Der langjährige Deutschland-Legionär verpasste im letzten Spielzug der Österreicher einen zu ungenauen Pass, womit die angeschlagenen Deutschen noch irgendwie das Remis retteten und eine völlige Blamage abwendeten. Zwölf Minuten vor dem Ende betrug Österreichs Vorsprung einmal fünf Tore. Doch rot-weiß-rote Stangenwürfe und Paraden von Keeper Wolff verhinderten die Vorentscheidung. „Wir müssen froh sein über den Punkt. Und das ist ein bescheidenes Gefühl“, resümierte DHB-Spieler Julian Köster. 

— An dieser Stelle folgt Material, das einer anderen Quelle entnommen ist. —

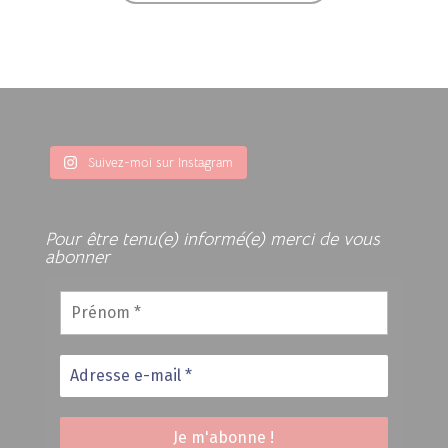
Suivez-moi sur Instagram
Pour être tenu(e) informé(e) merci de vous
abonner
Prénom
*
Adresse
e-
mail
*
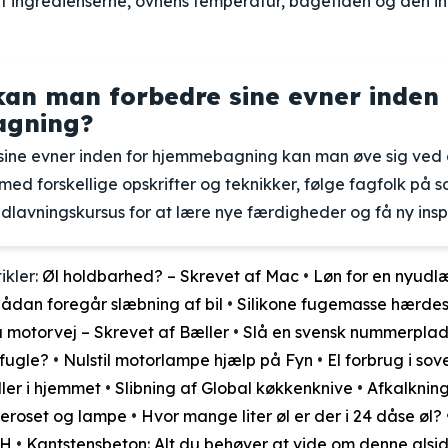
af ingredienserne, ovnens temperatur, bagetiden og den in
an man forbedre sine evner inden 
gning?
 sine evner inden for hjemmebagning kan man øve sig ved 
ed forskellige opskrifter og teknikker, følge fagfolk på s
dlavningskursus for at lære nye færdigheder og få ny inspi
ikler:
Øl holdbarhed? – Skrevet af Mac
•
Løn for en nyudl
Sådan foregår slæbning af bil
•
Silikone fugemasse hærdes
 motorvej – Skrevet af Bæller
•
Slå en svensk nummerplad
fugle?
•
Nulstil motorlampe hjælp på Fyn
•
El forbrug i so
ller i hjemmet
•
Slibning af Global køkkenknive
•
Afkalknin
peroset og lampe
•
Hvor mange liter øl er der i 24 dåse øl?
 H
•
Kantstensbeton: Alt du behøver at vide om denne alsi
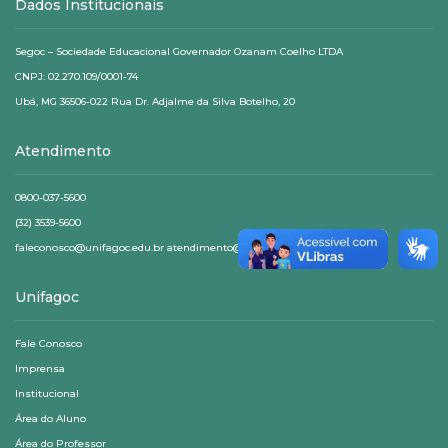
Dados Institucionais
Segoc – Sociedade Educacional Governador Ozanam Coelho LTDA
CNPJ: 02.270.109/0001-74
Ubá, MG 36506-022 Rua Dr. Adjalme da Silva Botelho, 20
Atendimento
0800-037-5600
(32) 3539-5600
faleconosco@unifagoc.edu.br atendimento@unifagoc.edu.br
Unifagoc
Fale Conosco
Imprensa
Institucional
Área do Aluno
Área do Professor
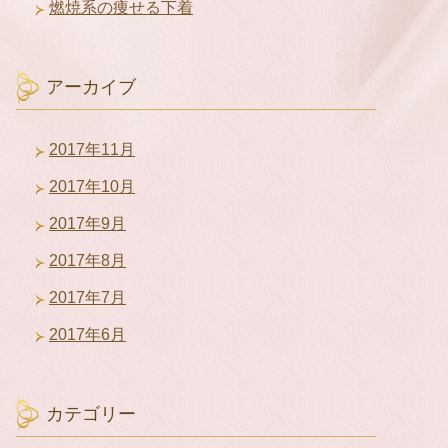
燃焼系の痩せる下着
アーカイブ
2017年11月
2017年10月
2017年9月
2017年8月
2017年7月
2017年6月
カテゴリー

Niemand in der mit fast 20.000 Besuchern ausverkauften Kölner Arena konnte einen Zweifel haben, wer Tempo und Strategie in diesem EM-Hauptrundenspiel vorgaben. Die Österreicher waren kompakter, konzentrierter und aggressiver.

 

Möstl hielt 17 der 37 deutschen Würfe

Möstl hielt 17 der 37 deutschen Würfe

Der Plan von Teamchef Pajovic ging wieder auf

Auch in der fünften Partie dieser Endrunde war der Spielplan von Teamchef Pajovic aufgegangen. Die Rückraum-Achse aus Mykola Bilyk und Lukas Hutecek fand immer wieder gute Lösungen im Spielaufbau, die Deckung schloss zügig alle Lücken. Was doch den Weg durch die Abwehrreihe fand, räumte zumeist Constantin Möstl weg. Der Hard-Goalie erwischte erneut einen außergewöhnlichen Tag. Wie lange der Wiener noch in der heimischen Liga zu sehen sein wird, wird immer unklarer.

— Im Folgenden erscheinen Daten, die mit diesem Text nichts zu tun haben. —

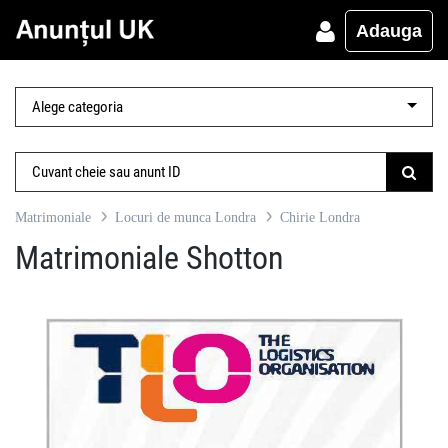
Adauga
Matrimoniale
Locuri de munca Londra
Chirie Londra
Matrimoniale Shotton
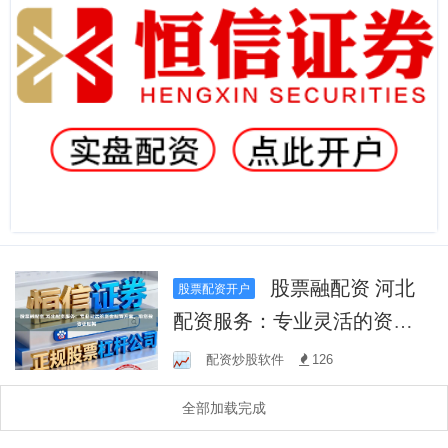
股票融配资 河北
股票配资开户
配资服务：专业灵活的资金
配置方案，助您投资更顺畅
配资炒股软件
126
全部加载完成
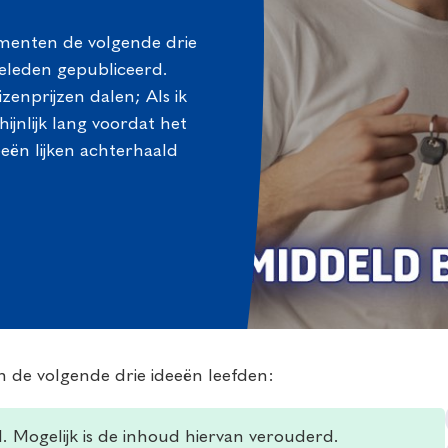
umenten de volgende drie
 geleden gepubliceerd.
zenprijzen dalen; Als ik
ijnlijk lang voordat het
eeën lijken achterhaald
n de volgende drie ideeën leefden:
d. Mogelijk is de inhoud hiervan verouderd.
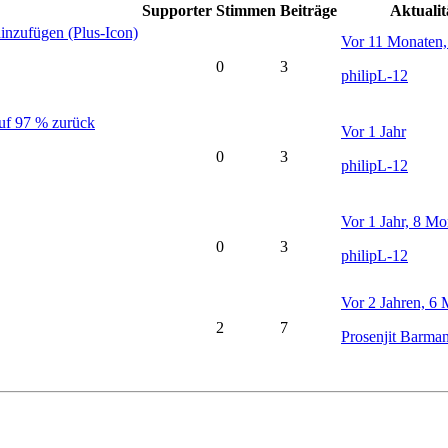
Supporter
Stimmen
Beiträge
Aktualit
hinzufügen (Plus-Icon)
Vor 11 Monaten
0
3
philipL-12
auf 97 % zurück
Vor 1 Jahr
0
3
philipL-12
Vor 1 Jahr, 8 Mo
0
3
philipL-12
Vor 2 Jahren, 6
2
7
Prosenjit Barma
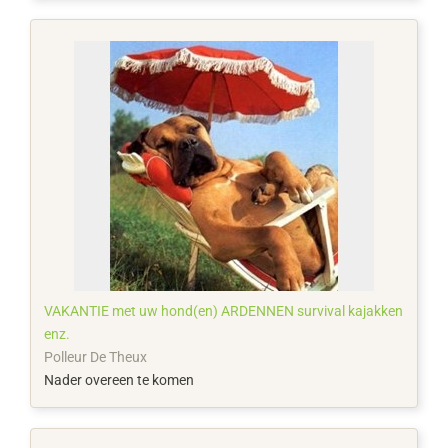
VAKANTIE met uw hond(en) ARDENNEN survival kajakken
enz.
Polleur De Theux
Nader overeen te komen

Ferne Zukunft. Die Gegenwart ist ohnehin viel zu schön. Alle erwarteten eine Reaktion der lethargisch und gehemmt wirkenden Favoriten. Denn sie durften keinesfalls verlieren, um ihr Turnierziel, das Halbfinale, zu erreichen.  Die Österreicher gefallen sich aber schon das gesamte Turnier über in dieser Rolle.

 

Neu ist im Jahr 2024, dass die öffentliche Verzwergung  aber immer dann endet, sobald die Spielsirene ertönt. Auch die teilweise erdrückende   Stimmung im deutschen Handball-Tempel lähmte nicht, sondern beflügelte. „Es macht einfach Spaß mit diesem Team zu spielen“, sagte Hutecek. Nur in den letzten neun Spielminuten, in denen kein Treffer mehr gelang, wurde es erstmals ungemütlicher.  

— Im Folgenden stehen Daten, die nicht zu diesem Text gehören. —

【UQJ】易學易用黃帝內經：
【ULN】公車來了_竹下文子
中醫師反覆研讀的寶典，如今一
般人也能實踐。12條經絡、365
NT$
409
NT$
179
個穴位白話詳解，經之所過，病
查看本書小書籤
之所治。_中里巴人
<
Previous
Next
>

Am Montag wartet der Olympiasieger

Damit ergibt sich vor den abschließenden beiden Spieltagen eine interessante Ausgangsposition. Olympiasieger Frankreich ist mit dem Punktemaximum klar auf Kurs Richtung Halbfinale, doch dahinter ist viel möglich. Ungarn hält nach dem  Sieg über Kroatien – wie Österreich – bei vier Punkten. Deutschland hat drei. Am Montag geht es gegen die Franzosen (18 Uhr). Hutecek: „Frankreich wird viel, viel härter.“ Wenn das die Deutschen hören!